[Records from a dataset]
=== Section Start ===

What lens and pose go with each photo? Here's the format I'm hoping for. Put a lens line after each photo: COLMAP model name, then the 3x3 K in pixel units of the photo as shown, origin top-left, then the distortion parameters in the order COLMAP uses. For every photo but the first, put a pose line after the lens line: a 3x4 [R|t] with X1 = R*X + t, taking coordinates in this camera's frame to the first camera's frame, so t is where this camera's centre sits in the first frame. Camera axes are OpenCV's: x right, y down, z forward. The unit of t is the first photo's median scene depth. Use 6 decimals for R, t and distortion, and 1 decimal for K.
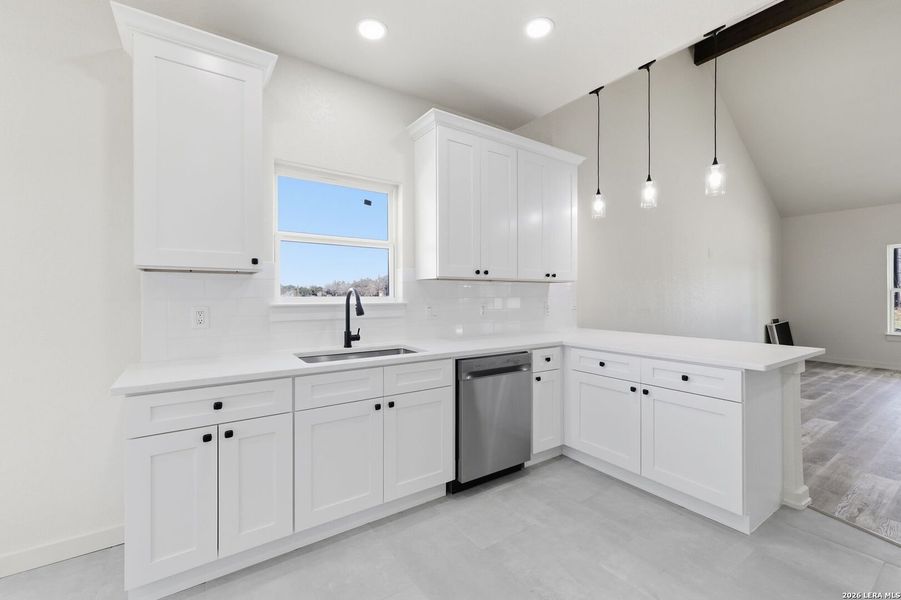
lens RADIAL K [[381.7, 0, 449.9], [0, 381.7, 296.5], [0, 0, 1]] dist [0.004709, -0.000929]
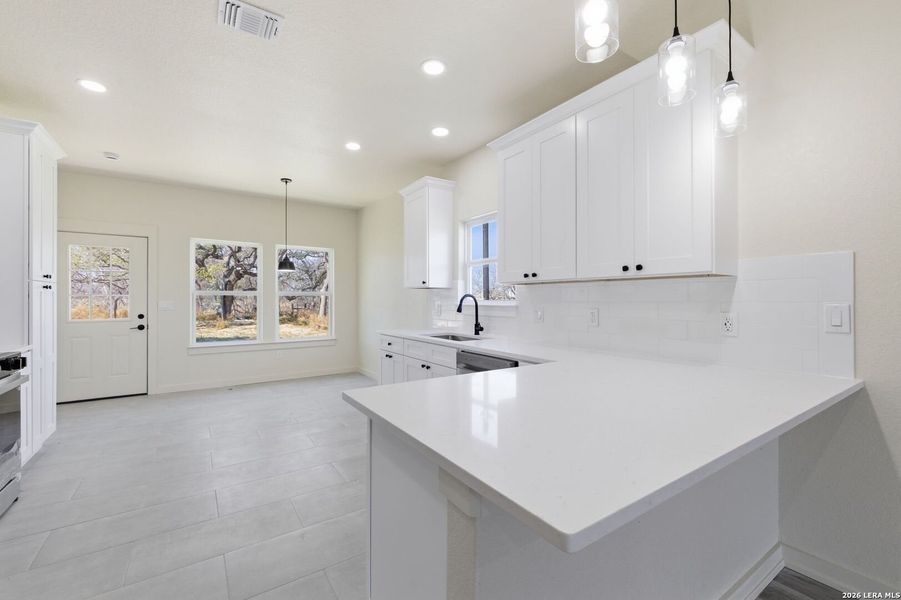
lens RADIAL K [[381.7, 0, 448.1], [0, 381.7, 298.9], [0, 0, 1]] dist [0.004709, -0.000929]
pose [[-0.013797, 0.000310, -0.999905, 1.176268], [-0.002494, 0.999997, 0.000344, -0.004101], [0.999902, 0.002499, -0.013796, 0.901507]]
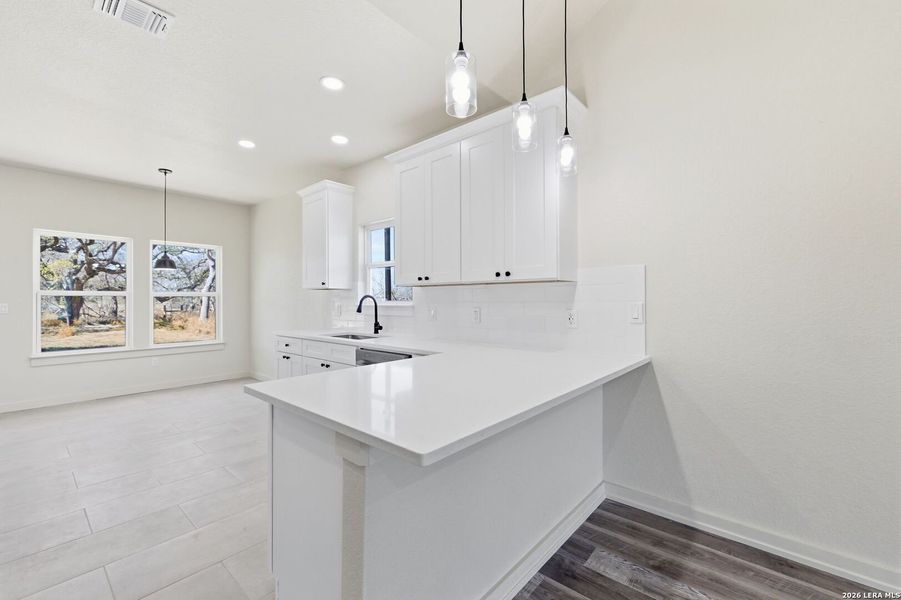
lens RADIAL K [[381.7, 0, 450.1], [0, 381.7, 298.3], [0, 0, 1]] dist [0.004709, -0.000929]
pose [[0.239667, -0.003532, -0.970849, 1.288839], [-0.000206, 0.999993, -0.003689, -0.003941], [0.970855, 0.001085, 0.239665, 0.911407]]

=== Section End ===

Task directions.
Copy the material above word for word, leaving out the pictures.

Response area.
What lens and pose go with each photo? Here's the format I'm hoping for. Put a lens line after each photo: COLMAP model name, then the 3x3 K in pixel units of the photo as shown, origin top-left, then the distortion parameters in the order COLMAP uses. For every photo but the first, put a pose line after the lens line: a 3x4 [R|t] with X1 = R*X + t, taking coordinates in this camera's frame to the first camera's frame, so t is where this camera's centre sits in the first frame. Camera axes are OpenCV's: x right, y down, z forward. The unit of t is the first photo's median scene depth. Use 6 decimals for R, t and distortion, and 1 decimal for K.
lens RADIAL K [[381.7, 0, 449.9], [0, 381.7, 296.5], [0, 0, 1]] dist [0.004709, -0.000929]
lens RADIAL K [[381.7, 0, 448.1], [0, 381.7, 298.9], [0, 0, 1]] dist [0.004709, -0.000929]
pose [[-0.013797, 0.000310, -0.999905, 1.176268], [-0.002494, 0.999997, 0.000344, -0.004101], [0.999902, 0.002499, -0.013796, 0.901507]]
lens RADIAL K [[381.7, 0, 450.1], [0, 381.7, 298.3], [0, 0, 1]] dist [0.004709, -0.000929]
pose [[0.239667, -0.003532, -0.970849, 1.288839], [-0.000206, 0.999993, -0.003689, -0.003941], [0.970855, 0.001085, 0.239665, 0.911407]]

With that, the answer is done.